In fact, for the past week or so, germs and illness have goofed up a lot of our family plans, as all of the kids and my parents have succumbed to illness. We’ve missed parties, church, and our traditional Christmas Eve meal together.

But we’ve still been trying to make some magic for the kids. After our run for our prescriptions on Saturday, we made a lap through Krispy Kreme for some Christmas Eve doughnuts with the kids. Later in the day, we made reindeer food and scattered it in the yard and Rudolph and his buds. And after a hearty chicken soup dinner, we bundled up on Christmas Eve and took a walk around the neighborhood to look at Christmas lights. After the kids were in bed and everything was in place, we put in Love Actually and watched until we fell asleep. Christmas classic.

On Christmas morning, we discovered Santa visited and the kids had a big time opening their gifts. Son revealed to us that he woke up at 4:42 a.m., but waited patiently until 6 a.m. to come downstairs to check on the grownups. By 9 a.m., all the gifts were open, everyone was fed, and it was time to play with some new toys. For the boy, the highlight of the day was a new Nintendo DS game system. And a foam sword. Daughter’s big gift was a sewing machine. And the baby got a big girl chair from Pottery Barn Kids and an American Girl Bitty Baby doll.

In a fantastic act of mercy, the kids were quiet entranced enough with their toys after lunch that MC and I were able to grab an hour’s nap. We dozed off watching the A Christmas Story marathon.

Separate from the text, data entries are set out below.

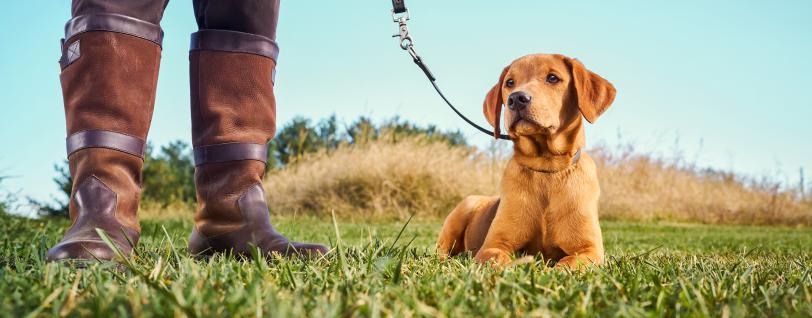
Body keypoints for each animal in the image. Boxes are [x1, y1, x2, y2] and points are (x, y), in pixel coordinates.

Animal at [438, 53, 616, 270]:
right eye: (509, 82)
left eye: (553, 78)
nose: (516, 98)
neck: (547, 168)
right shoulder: (493, 245)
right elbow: (501, 259)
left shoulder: (590, 250)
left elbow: (568, 263)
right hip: (463, 208)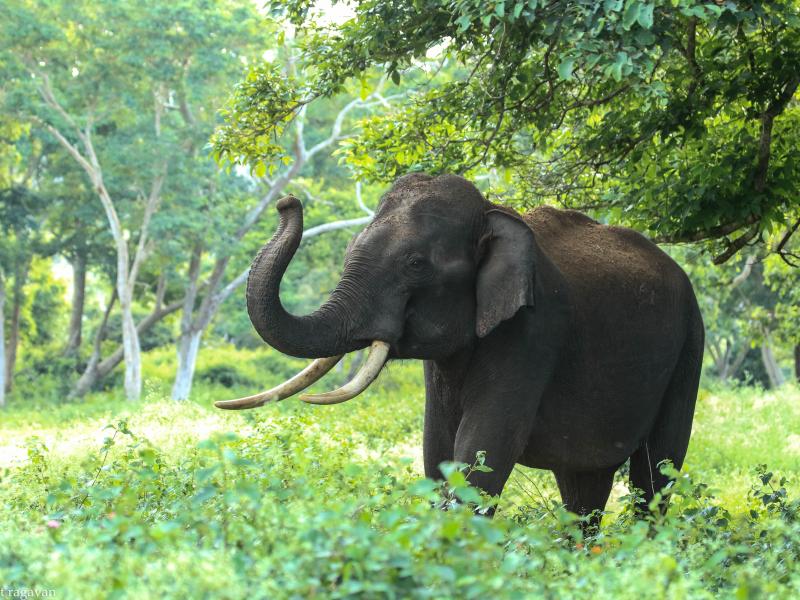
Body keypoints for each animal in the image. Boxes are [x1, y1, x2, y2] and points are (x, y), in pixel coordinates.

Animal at [216, 171, 704, 524]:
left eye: (415, 264)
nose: (287, 202)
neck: (492, 212)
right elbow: (438, 451)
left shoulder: (534, 331)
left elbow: (482, 451)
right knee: (583, 487)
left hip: (690, 346)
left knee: (656, 472)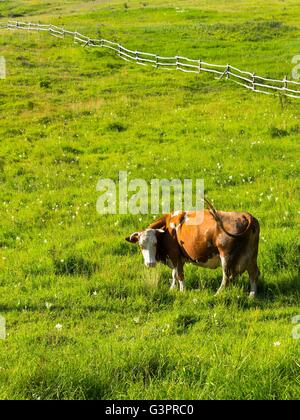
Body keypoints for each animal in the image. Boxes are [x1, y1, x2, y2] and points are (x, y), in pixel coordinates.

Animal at [125, 201, 262, 296]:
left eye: (155, 243)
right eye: (141, 245)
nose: (150, 263)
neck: (168, 229)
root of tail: (245, 215)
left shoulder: (174, 255)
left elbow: (179, 274)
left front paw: (182, 292)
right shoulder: (176, 258)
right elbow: (174, 274)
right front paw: (172, 289)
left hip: (226, 257)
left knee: (227, 277)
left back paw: (217, 294)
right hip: (251, 256)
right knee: (254, 274)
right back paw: (252, 296)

After rest time, we loaded up and headed to MC’s mom’s house for our first public outing of the Christmas weekend. We shared gifts with Nana and opened her gifts for us and then put a dent in a big ol’ lasagna MC made for the occasion.

By the time we got home from Nana’s house last night, the kids were fried. And so were we. So after the kids were in bed, MC and I made some tea, watched an episode of Portlandia, and then hit the hay.

Today, we’ll finally get to do Christmas with my parents. They’ve been through the ringer with some germy weirdness similar to what we’ve had, so now that they’re on the mend we can get together and do family stuff.

This Christmas isn’t at all what I would have planned. But it has been a great one.

Every year they just keep getting better.